Entre esos recién llegados suenen nombres de fama internacional, como la familia Rothschild, asociada con Catena Zapata, una de las firmas más prestigiosas de Argentina, para la producción del magnífico tinto Caro, uno de los mejores (y más caros: unos 60 euros en tienda); los hermanos Lurton o el famoso y omnipresente Michel Rolland, que posee dos bodegas en Salta, la segunda de las comarcas productoras más famosas de Argentina y una de las de mayor proyección de futuro.

Algunas firmas españolas se han involucrado también en esa nueva realidad del vino argentino. Fueron pioneras las dos grandes casas del cava, Freixenet, asociada a una firma local, y Codorníu, que inauguró en 2002 su filial Bodega Séptima, además del Grupo Arco, que en 2000 fundó Bodegas Hispano Argentinas. Antes estuvo Nueva Rumasa, que, siguiendo su costumbre, compró una bodega en dificultades y la vendió poco después, tras ponerla a flote.
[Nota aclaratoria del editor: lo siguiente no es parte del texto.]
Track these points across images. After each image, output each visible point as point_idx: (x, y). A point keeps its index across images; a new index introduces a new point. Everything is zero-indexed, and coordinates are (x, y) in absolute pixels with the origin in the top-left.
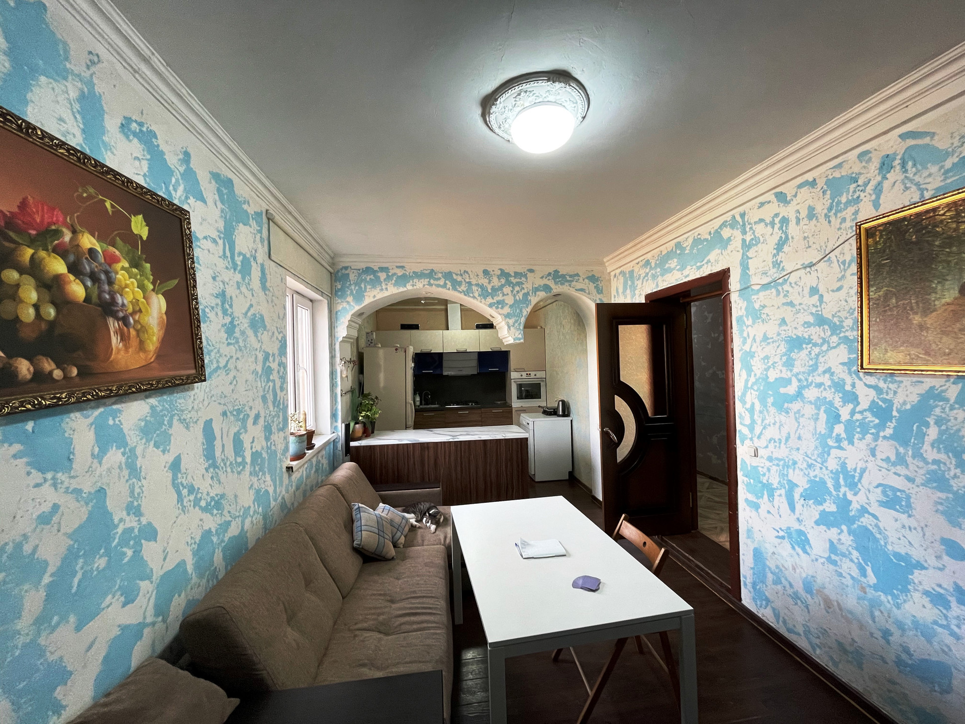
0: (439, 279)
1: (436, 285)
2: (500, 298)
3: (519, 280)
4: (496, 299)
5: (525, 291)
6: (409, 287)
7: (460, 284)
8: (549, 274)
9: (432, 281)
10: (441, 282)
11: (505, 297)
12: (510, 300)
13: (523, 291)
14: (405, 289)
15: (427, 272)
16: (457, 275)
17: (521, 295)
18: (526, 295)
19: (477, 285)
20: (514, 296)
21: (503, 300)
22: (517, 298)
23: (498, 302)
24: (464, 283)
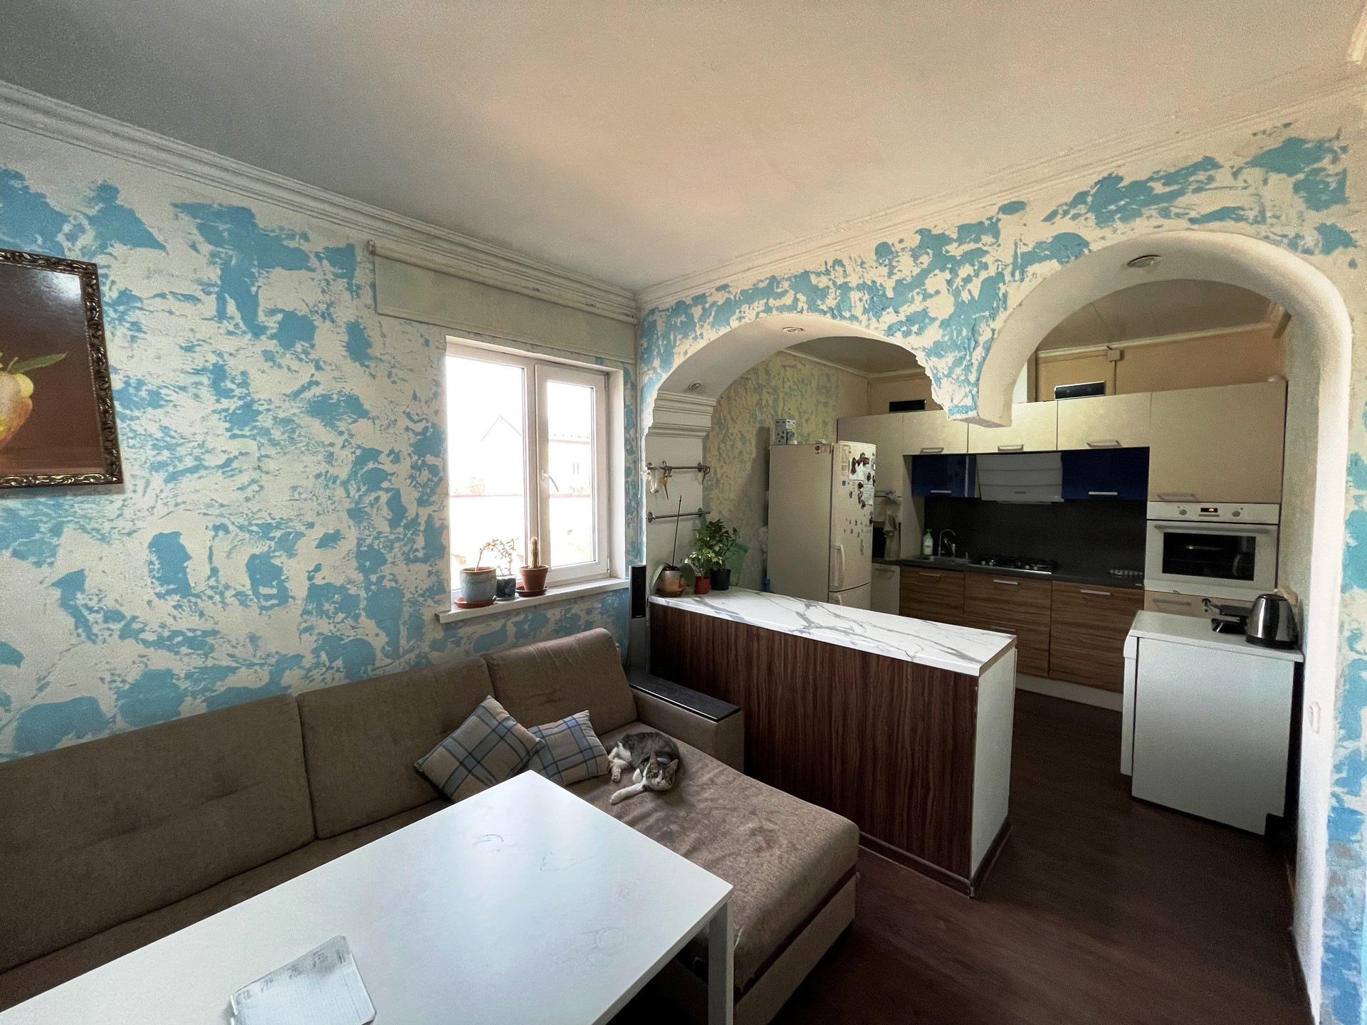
0: (785, 293)
1: (777, 309)
2: (917, 306)
3: (972, 246)
4: (906, 310)
5: (992, 272)
6: (734, 323)
7: (823, 293)
8: (1080, 198)
9: (772, 302)
10: (788, 300)
11: (929, 302)
12: (942, 307)
13: (984, 275)
14: (728, 329)
15: (762, 285)
16: (818, 274)
17: (975, 287)
18: (991, 285)
19: (861, 287)
20: (957, 293)
21: (925, 313)
22: (965, 296)
23: (910, 320)
24: (832, 290)
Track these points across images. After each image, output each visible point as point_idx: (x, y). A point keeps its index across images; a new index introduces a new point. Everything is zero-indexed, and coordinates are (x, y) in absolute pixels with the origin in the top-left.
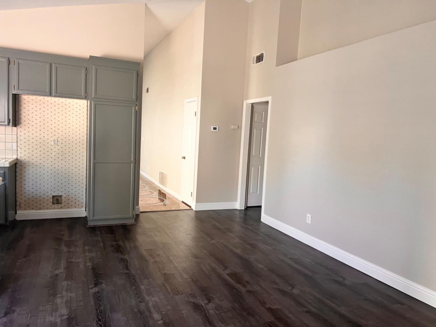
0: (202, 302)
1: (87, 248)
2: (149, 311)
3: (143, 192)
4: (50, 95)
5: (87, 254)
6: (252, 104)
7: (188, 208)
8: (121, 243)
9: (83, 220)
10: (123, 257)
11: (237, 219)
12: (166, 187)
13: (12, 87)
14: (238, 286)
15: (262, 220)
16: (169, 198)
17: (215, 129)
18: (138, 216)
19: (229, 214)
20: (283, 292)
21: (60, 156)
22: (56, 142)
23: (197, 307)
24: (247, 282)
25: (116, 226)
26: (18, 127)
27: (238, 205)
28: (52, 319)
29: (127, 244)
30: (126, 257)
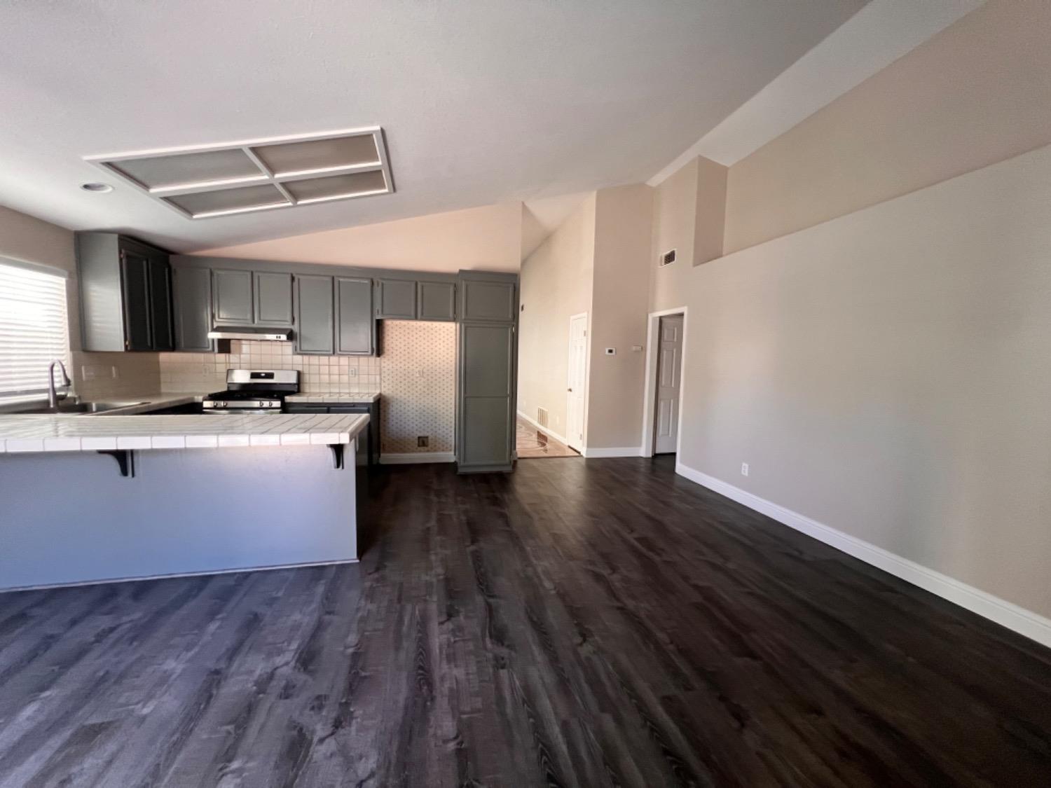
0: (605, 572)
1: (459, 499)
2: (538, 577)
3: (520, 434)
4: (416, 318)
5: (460, 506)
6: (661, 319)
7: (577, 454)
8: (498, 495)
9: (454, 466)
10: (503, 511)
11: (643, 470)
12: (547, 427)
13: (375, 311)
14: (650, 554)
15: (677, 471)
16: (552, 442)
17: (610, 351)
18: (515, 462)
19: (631, 463)
20: (714, 566)
21: (425, 390)
22: (422, 373)
23: (598, 577)
24: (663, 550)
25: (491, 474)
26: (382, 357)
27: (644, 451)
28: (428, 578)
29: (506, 497)
30: (506, 511)
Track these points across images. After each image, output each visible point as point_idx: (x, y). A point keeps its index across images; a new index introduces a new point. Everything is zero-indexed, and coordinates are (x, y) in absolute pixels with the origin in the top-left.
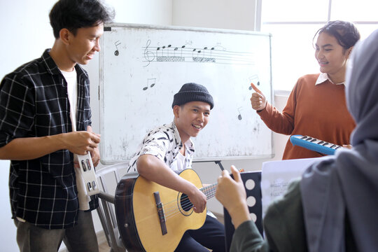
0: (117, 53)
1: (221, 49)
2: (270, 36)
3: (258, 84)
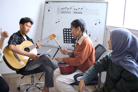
1: (85, 9)
2: (107, 3)
3: (100, 23)
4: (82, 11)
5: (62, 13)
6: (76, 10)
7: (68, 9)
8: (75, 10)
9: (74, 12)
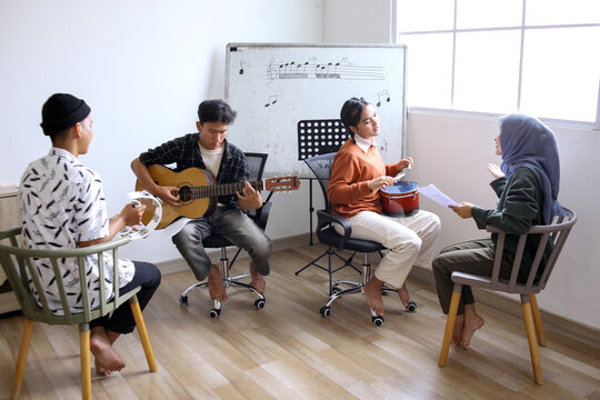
0: (242, 72)
1: (348, 64)
2: (405, 48)
3: (388, 100)
4: (339, 70)
5: (282, 77)
6: (323, 68)
7: (299, 66)
8: (320, 68)
9: (318, 76)
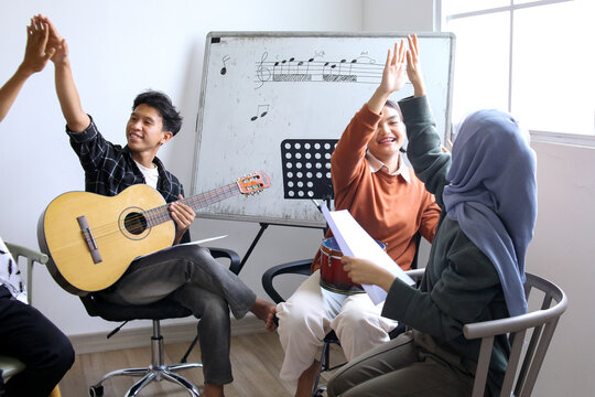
0: (224, 71)
1: (368, 61)
2: (452, 37)
4: (355, 70)
5: (277, 78)
6: (333, 67)
7: (301, 63)
8: (329, 67)
9: (326, 77)
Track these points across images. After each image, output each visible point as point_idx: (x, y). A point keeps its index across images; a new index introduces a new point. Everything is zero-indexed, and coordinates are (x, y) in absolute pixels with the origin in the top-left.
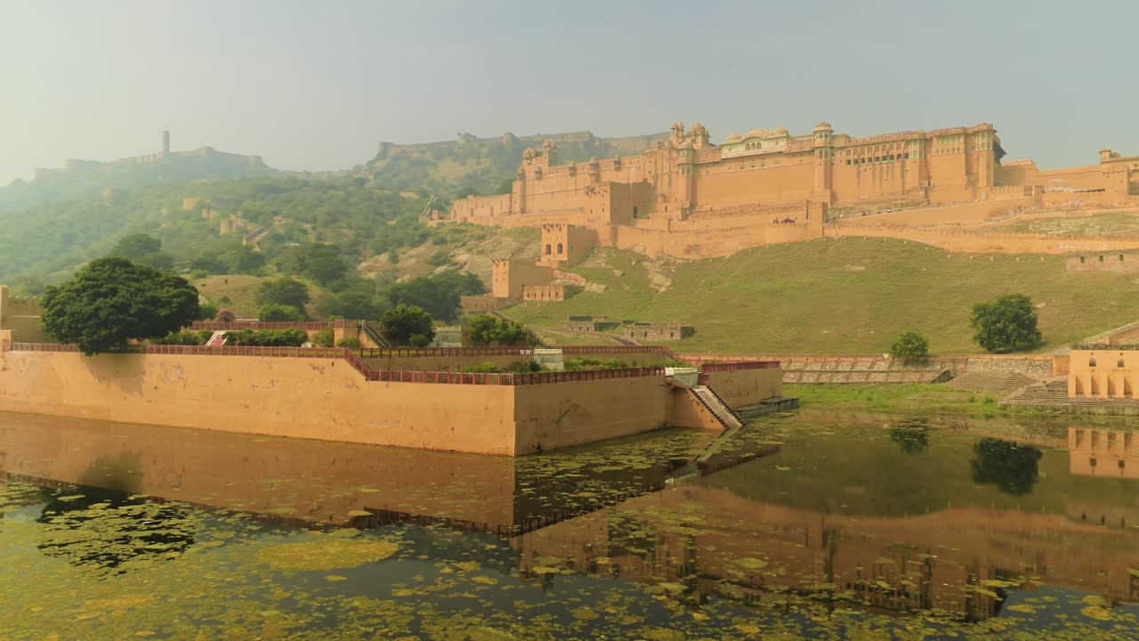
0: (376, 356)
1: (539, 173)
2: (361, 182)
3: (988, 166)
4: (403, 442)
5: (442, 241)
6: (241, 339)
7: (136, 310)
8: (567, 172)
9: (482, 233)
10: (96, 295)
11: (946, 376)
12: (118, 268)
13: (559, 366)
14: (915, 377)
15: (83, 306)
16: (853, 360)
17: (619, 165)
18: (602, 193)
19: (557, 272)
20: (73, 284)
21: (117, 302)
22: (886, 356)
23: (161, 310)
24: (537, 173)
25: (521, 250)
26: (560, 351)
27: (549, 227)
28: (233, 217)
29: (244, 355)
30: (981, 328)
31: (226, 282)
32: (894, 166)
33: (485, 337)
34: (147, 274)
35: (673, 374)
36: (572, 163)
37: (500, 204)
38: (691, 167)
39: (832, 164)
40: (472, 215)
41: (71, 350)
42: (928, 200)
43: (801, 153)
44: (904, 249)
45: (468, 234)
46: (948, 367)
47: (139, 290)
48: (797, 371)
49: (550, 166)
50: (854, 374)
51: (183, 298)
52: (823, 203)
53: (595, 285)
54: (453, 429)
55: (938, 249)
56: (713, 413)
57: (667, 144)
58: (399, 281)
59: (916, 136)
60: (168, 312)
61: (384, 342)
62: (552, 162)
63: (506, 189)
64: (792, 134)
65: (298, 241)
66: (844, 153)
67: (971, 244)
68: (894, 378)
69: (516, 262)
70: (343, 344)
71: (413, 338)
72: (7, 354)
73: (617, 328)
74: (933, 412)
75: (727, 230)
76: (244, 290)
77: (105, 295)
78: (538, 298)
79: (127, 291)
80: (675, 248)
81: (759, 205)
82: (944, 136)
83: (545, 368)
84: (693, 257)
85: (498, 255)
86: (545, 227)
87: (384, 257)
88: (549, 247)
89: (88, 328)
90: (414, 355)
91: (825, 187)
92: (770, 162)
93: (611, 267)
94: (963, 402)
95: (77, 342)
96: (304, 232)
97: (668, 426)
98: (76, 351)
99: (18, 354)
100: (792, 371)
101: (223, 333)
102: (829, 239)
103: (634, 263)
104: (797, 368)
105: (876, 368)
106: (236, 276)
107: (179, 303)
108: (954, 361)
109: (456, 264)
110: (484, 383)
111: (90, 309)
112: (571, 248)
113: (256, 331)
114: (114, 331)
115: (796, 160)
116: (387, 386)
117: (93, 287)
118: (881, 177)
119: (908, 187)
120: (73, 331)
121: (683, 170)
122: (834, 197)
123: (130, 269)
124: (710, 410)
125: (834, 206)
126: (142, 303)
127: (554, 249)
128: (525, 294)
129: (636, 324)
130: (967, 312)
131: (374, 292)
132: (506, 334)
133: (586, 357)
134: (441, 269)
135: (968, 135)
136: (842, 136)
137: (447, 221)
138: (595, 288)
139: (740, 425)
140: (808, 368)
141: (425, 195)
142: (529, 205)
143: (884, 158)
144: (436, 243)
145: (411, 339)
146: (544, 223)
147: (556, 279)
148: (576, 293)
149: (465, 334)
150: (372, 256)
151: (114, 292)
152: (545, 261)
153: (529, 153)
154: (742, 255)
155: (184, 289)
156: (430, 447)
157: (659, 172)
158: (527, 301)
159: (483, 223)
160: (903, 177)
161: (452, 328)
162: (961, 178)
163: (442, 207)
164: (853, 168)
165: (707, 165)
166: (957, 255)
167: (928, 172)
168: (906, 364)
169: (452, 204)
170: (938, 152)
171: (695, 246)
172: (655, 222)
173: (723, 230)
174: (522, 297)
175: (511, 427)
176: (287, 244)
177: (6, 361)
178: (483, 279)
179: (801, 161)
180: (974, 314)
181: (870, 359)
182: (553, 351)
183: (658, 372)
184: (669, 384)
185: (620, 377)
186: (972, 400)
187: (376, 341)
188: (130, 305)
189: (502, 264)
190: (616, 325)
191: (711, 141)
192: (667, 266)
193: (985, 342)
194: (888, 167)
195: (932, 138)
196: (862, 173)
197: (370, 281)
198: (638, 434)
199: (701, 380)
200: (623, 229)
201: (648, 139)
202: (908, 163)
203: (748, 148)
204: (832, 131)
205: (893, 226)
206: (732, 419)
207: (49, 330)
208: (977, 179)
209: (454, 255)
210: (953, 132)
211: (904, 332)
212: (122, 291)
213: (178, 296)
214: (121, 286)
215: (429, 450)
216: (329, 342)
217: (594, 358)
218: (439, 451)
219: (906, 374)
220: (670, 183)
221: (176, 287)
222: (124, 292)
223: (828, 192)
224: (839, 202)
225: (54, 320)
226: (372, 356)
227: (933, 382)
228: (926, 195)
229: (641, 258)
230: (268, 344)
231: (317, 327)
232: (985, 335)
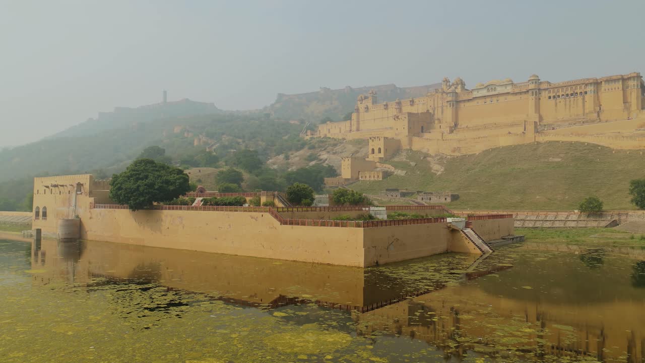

En 2004 ha sido el turno de O. Fournier, iniciativa del empresario burgalés José Manuel Ortega Fournier, que en marzo de este año ha inaugurado sus instalaciones en Mendoza cuando ya tenía sus vinos, el básico Urban y los excelentes A-Crux y B-Crux (ambos son “corte” de Tempranillo, Malbec y Merlot), situados pronto en la elite del tinto argentino. Este inquieto empresario, emparentado con los famosos impresores de naipes vitorianos, es nuevo en el mundo del vino pero entra con fuerza: pronto inaugurará su bodega en la Ribera del Duero, ha elaborado vino en Rioja en la última cosecha y explora la posibilidad de instalarse también en Chile.

Seguirá sus pasos el grupo La Navarra, que ha elaborado en 2004 su primera cosecha argentina a partir de un viejo viñedo plantado en vaso (de los pocos que subsisten en Mendoza) y tal vez algún otro, como el Grupo Yllera, que estudia la posibilidad de instalarse en Mendoza. Hay que prestar atención a Argentina, uno de los países emergentes del Nuevo Mundo en el terreno de los vinos de calidad en los próximos años.